In NM the rule is the well has to be 100 feet from the septic lines (not the tank). The point is the lines are what are important to measure from. Here they have to take pictures of the tank and leach fields before they approve. You might find sketches via the county for the placement of the lines and well. The rules in your state/county may be different but it might be that even at 50 feet you might can use the well for irrigation but not for drinking (that would be the way it would be here). And yes, it may very well be filled with something (perhaps sand if you are lucky)
In Virginia most private wells supplying water to a home are clssified Class IIIb or IIIc
Class IIIc wells are grouted to a depth of 20 feet. They must be 100 feet away from drainfield. 50 feet from the foundation(if treated for termites, 10 feet if not), sewer line, septic tank.

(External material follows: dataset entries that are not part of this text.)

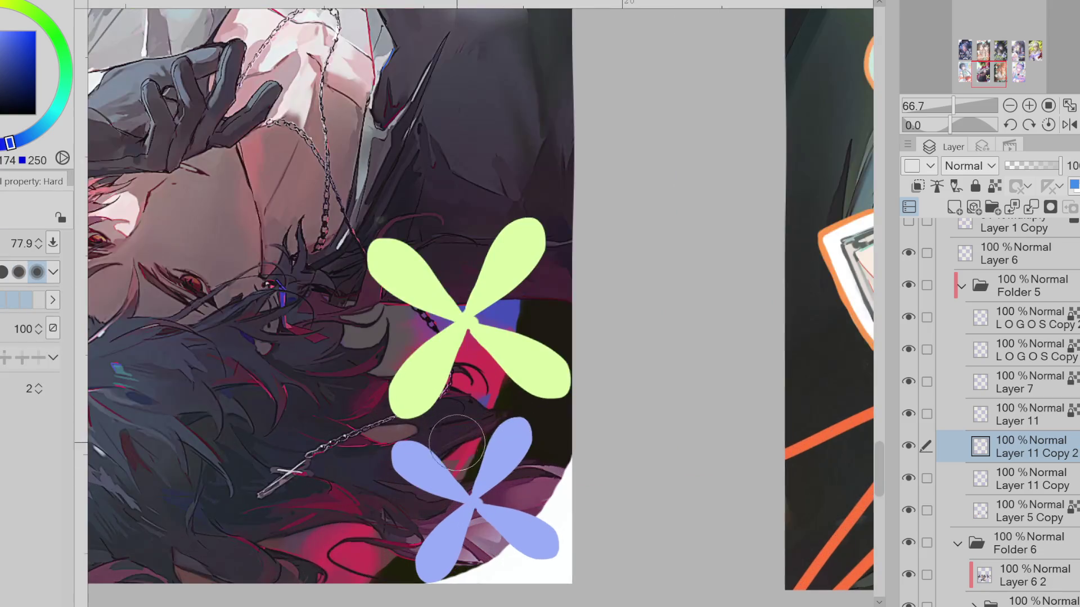
{"action": "left_click", "coordinate": [908, 446]}
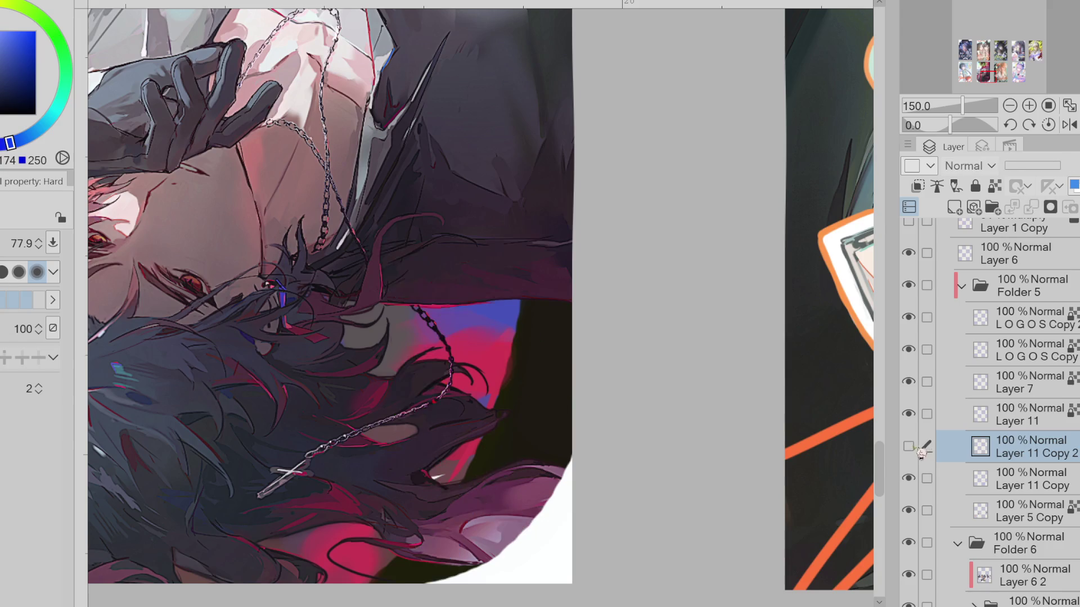
{"action": "left_click", "coordinate": [908, 446]}
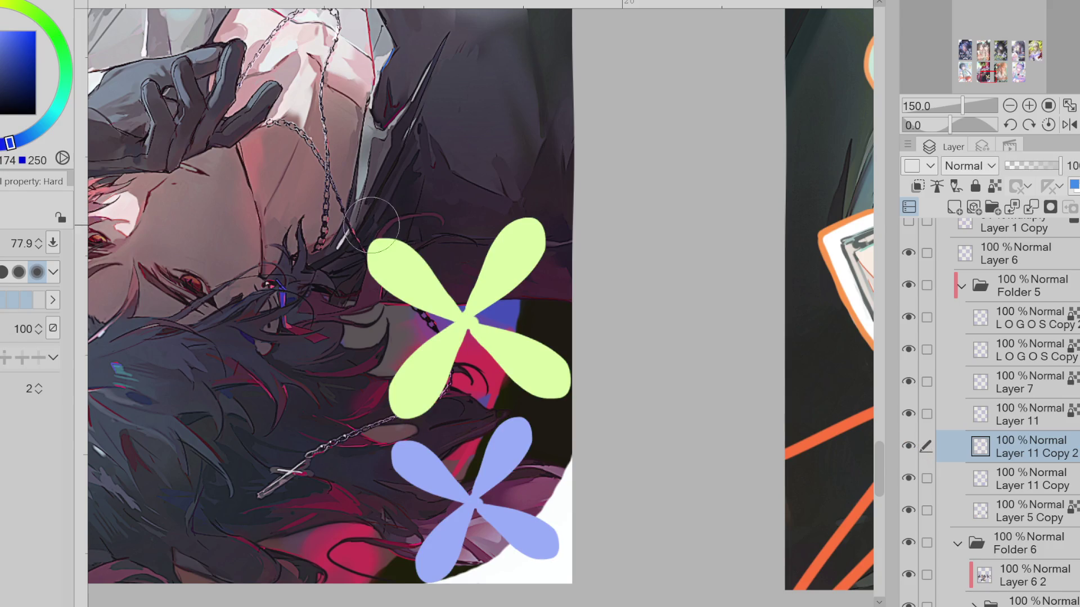
{"action": "left_click", "coordinate": [909, 447]}
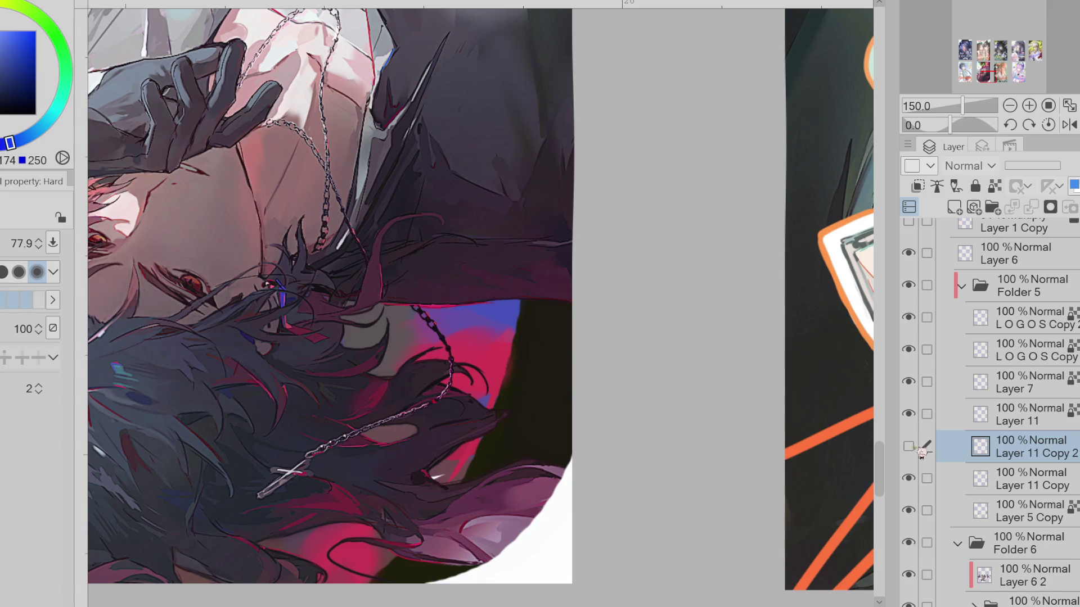
{"action": "left_click", "coordinate": [909, 446]}
{"action": "key", "text": "ctrl+minus"}
{"action": "key", "text": "ctrl+minus"}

Class IIIb wells are grouted to a depth of 50 feet. Specs are the same except can be 50 feet from the drainfield.
In Virginia the seller pays to have the water tested for bacteria.
Always a good idea to shock the well before using with chlorine. You can find the right amount to use depending on how many gallons of water are in your well. My well is 262 feet deep with a 6 inch diameter. That means 1.47 gallon per foot. My normal static level is 20 feet from ground level.
242 x 1.47= 355 gallons of water in my well when full. To shock my well I would use almost a gallon of Clorox. Let it sit for 24 hours, then it should be ok to use. We have been here 2 1/2 years full time + 2 years part time. I have never put chlorine in my well and have never had a problem.
As others have said, you’ll have to have the well checked to see if it’s contaminated, accessible, and if it’s safe to use. If the septic tank IS too close to the well, maybe you can have the tank moved. Or sealed.
One thing I would worry about would be having the location of the well precisely pinpointed before you start wandering around your new yard. There are those stories of people who innocently walk over an old well, the cap of which is hidden by dirt and deteriorating… and suddenly, they’re at the bottom of the well looking up wondering what just happened.
You’ll want to make sure to avoid that.